■ **GELESENES ANWENDEN**
A: Beantworte drei Fragen zum Text über das Projekt der MGH-Bibliothek:
(i) Wie viele Bände umfasst die Bibliothek der MGH?
(ii) In welchem Jahr erschien der „Liber de scriptoribus ecclesiasticis“ von Trithemius?
(iii) Wer gab die neueste Ausgabe der „Bibliotheca latina mediae et infimae aetatis“ heraus, die digitalisiert wurde?
B: Wie könnte der Text über das Projekt der MGH-Bibliothek zu den historischen Bio-Bibliographien weitergehen? Schreibe ihn im Anschluss an seinen letzten Satz fort.

■ **ZITIERTER ABSCHNITT**
------------------------------------

Die Bibliothek der MGH als international renommierte Spezialbibliothek mit ca. 140.000 Bänden und umfangreichste Sondersammlung für das europäische Mittelalter trug mit dem Projekt zur Verbesserung einer wissenschaftlich gesicherten Erschließung mittelalterlicher Personen bei. Durch den Abgleich mit der Normdatei GND werden die digitalisierten Bio-Bibliographien in kritischer Form neu für die wissenschaftliche Nutzung zur Verfügung gestellt.
1.) Historische Bio-Bibliographien
Grundlage des Projekts waren folgende Werke:
- Trithemius, Johannes: Liber de scriptoribus ecclesiasticis. Basileae: Amerbach 1494 (= Hain 15613; Klebs 0990,1; BMC III 755; BSB-Ink T-459), http://www.mgh-bibliothek.de/cgi-bin/trithemius.pl?blatt=-5&rv=r
- Fabricius, Johann Albert: Bibliotheca latina mediae et infimae aetatis (5 Bde., 1734- 1736), (Digitalisat der neusten Ausgabe in 3 Bänden, ed. D. Mansi, Florenz 1858), http://www.mgh.de/bibliothek/digitale-bibliothek/hifo/fabricius/
Obwohl sachlich überholt, handelt es sich beim „Liber de scriptoribus ecclesiasticis“ von Trithemius um eine bedeutende Quelle zur spätmittelalterlichen Bildungsgeschichte. Die „Bibliotheca latina mediae et infimae aetatis“ steht in der Tradition des Trithemius, den Fabricius – neben zahlreichen frühneuzeitlichen bio-bibliographischen Verzeichnissen und Quellenzusammenstellungen – nahezu vollständig ausgewertet hat.

------------------------------------

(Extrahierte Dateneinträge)
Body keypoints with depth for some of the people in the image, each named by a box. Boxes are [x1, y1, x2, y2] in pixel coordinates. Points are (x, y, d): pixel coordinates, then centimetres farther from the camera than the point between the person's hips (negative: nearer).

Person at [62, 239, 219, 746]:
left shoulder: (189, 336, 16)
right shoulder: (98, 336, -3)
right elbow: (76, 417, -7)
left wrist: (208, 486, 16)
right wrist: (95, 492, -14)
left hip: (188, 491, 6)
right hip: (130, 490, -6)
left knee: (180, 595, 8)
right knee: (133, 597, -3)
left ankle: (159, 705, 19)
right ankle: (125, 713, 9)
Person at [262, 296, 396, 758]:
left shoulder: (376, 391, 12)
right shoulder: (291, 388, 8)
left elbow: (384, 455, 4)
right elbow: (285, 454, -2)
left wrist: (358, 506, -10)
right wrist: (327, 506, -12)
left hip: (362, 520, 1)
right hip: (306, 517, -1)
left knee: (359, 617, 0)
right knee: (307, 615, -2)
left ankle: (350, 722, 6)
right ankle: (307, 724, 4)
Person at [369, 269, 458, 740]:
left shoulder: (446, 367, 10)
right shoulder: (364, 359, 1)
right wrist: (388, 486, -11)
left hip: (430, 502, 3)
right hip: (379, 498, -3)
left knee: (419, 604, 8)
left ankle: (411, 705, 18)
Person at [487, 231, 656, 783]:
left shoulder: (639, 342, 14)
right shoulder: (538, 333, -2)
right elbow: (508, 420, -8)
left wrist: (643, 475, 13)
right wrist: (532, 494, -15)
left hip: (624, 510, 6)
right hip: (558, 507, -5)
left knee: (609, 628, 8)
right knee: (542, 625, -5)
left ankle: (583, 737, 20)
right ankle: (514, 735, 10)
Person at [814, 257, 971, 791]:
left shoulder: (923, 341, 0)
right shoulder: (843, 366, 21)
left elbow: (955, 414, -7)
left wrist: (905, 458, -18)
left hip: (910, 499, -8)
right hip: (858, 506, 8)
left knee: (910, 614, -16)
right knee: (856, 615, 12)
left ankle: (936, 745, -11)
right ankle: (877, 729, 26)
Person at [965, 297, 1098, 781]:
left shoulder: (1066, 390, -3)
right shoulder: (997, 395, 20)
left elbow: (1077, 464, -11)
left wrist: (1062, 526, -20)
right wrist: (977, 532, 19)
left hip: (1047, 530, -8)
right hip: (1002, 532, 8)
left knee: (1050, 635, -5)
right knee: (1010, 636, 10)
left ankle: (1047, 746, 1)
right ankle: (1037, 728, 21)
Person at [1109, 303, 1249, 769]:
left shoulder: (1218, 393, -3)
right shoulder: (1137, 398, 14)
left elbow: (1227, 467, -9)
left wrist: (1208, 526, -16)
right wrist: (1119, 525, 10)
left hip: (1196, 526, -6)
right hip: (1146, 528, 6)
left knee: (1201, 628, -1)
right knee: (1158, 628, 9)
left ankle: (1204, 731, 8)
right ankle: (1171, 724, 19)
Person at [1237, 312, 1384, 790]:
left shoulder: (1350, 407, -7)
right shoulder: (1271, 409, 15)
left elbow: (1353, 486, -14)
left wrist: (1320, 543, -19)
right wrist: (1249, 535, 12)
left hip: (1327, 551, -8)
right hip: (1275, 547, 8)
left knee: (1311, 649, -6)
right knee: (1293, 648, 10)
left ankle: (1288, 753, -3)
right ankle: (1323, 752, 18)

------------------------------------

■ **LÖSUNGEN ZUR ÜBUNG**
A:
(i) Ca. 140.000 Bände.
(ii) 1494.
(iii) D. Mansi.

B:
Für die einzelnen Lemmata der beiden Bio-Bibliographien wurden jeweils eigene, über den OPAC der MGH-Bibliothek abrufbare Datensätze angelegt. Trotz der Abhängigkeit des Fabricius von Trithemius kam es nicht zu einer werkübergreifenden Zusammenführung der Lemmata.
Zusätzlich wurde im Projektzeitraum erschlossen:
- Trithemius, Johannes, Cathalogus illustrium virorum, Mainz 1495 (=Hain 15615)
Die MGH-Bibliothek stellt in ihrem OPAC darüber hinaus in gleicher Weise die Lemmata der im Internet verfügbaren „Catholic Encyclopedia (CE)“ und des „Bio-Bibliographischen Kirchenlexikons (BBKL)“ aus dem Bautz-Verlag zur Verfügung.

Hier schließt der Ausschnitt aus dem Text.